Anne Elizabeth Moore is an experienced activist, adventurer, and zinester. But she finds herself in over her head when she signs up to teach self-publishing to teenage girls at one of Cambodia's only women's colleges. The result is Cambodian Grrrl, a book of diary-journalism with Moore trying to make sense of the scarred history of Cambodia's recent genocide, all while living with and learning from the gaggle of ambitious, bright-eyed, and giggly first-generation university girls.

It's a travel journal, a history book, a feminist storyโ€”a quick, captivating look at a place and people most of us Americans know too little about.

Moore is the former editor of Punk Planet magazine and author of Unmarketable, a book about "brandalism," and I found her diatribes against capitalism in Cambodian Grrrl wearisome at first. The book could definitely have used some slicing from an editor, but after a few pages, I settled into Moore's off-the-cuff writing style and became completely engrossed in her tales from Cambodia. Moore shares her own intimate impressions of the country as a tourist and outsider in short, story-driven chapters. But, refreshingly, she's careful to talk about the lives of the girls and their university teachers in their own words whenever possible. Their anecdotes of growing up among the graveyards of Pol Pot and striving for independence in a country that's rapidly industrializing, repressive, and corrupt, are moving, hilarious, and unbelievable in the way that only true stories are.

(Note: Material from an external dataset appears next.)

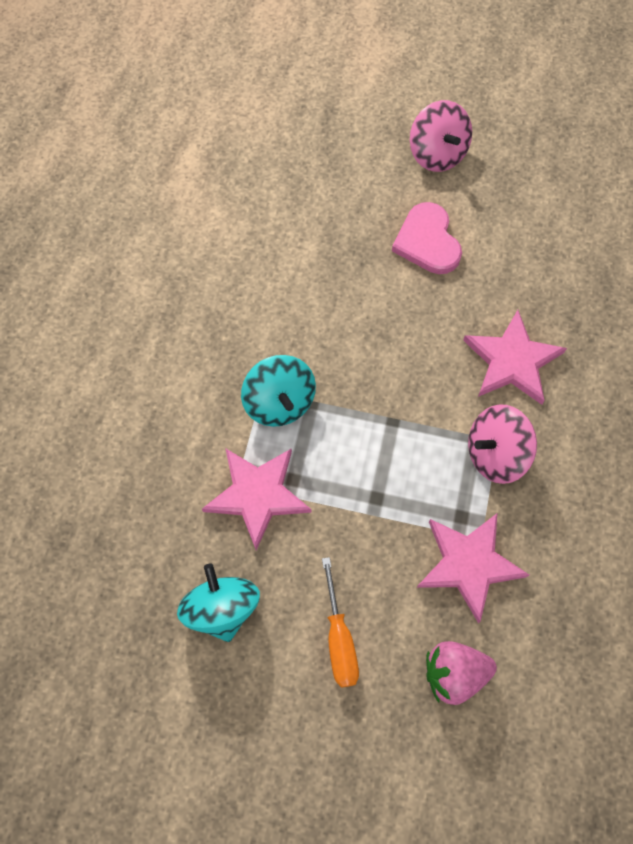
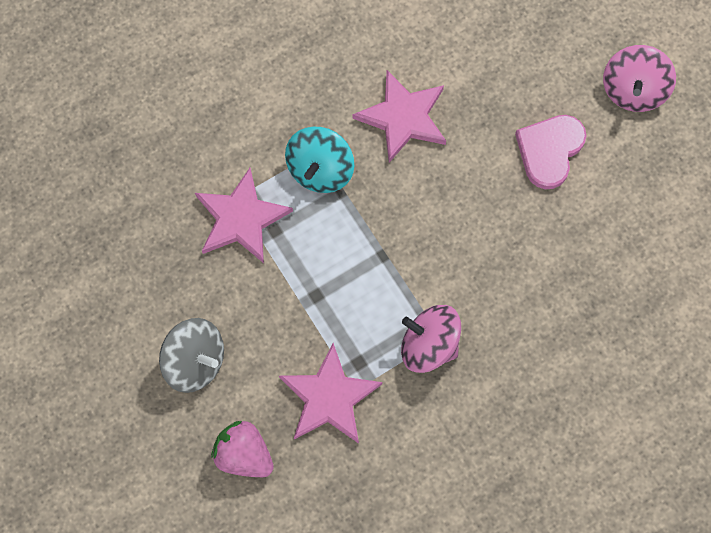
camera: 45 degrees right, 5 degrees up
(222, 609) = (144, 269): turquoise spinning top -> none
(339, 640) = (195, 361): orange screwdriver -> grey spinning top
(512, 361) = (514, 293): pink star -> pink star (403, 117)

For example, when Moore returns, exhausted, from a motorcycle taxi trip to the Killing Fields Memorial for the 17,000 people executed by the Khmer Rouge in the 1970s, she's surprised to find many of the Cambodian girls have never learned about the genocide or their own country's civil war. "I didn't know if they actually existed," says one student. Another mentions discovering human bones all over her schoolyard, but being told never to ask about them.

Sitting down to read a dense historical book about the lasting impact of the Khmer Rouge is not everyone's cup of tea, so I'm glad Cambodian Grrrl exists to tell those stories in a captivating, conversational form.

While Moore muscles through the day-to-day trials of getting the girls to understand self-publishing, she succeeds in her larger goal of bringing their small, personal tales to a global audience.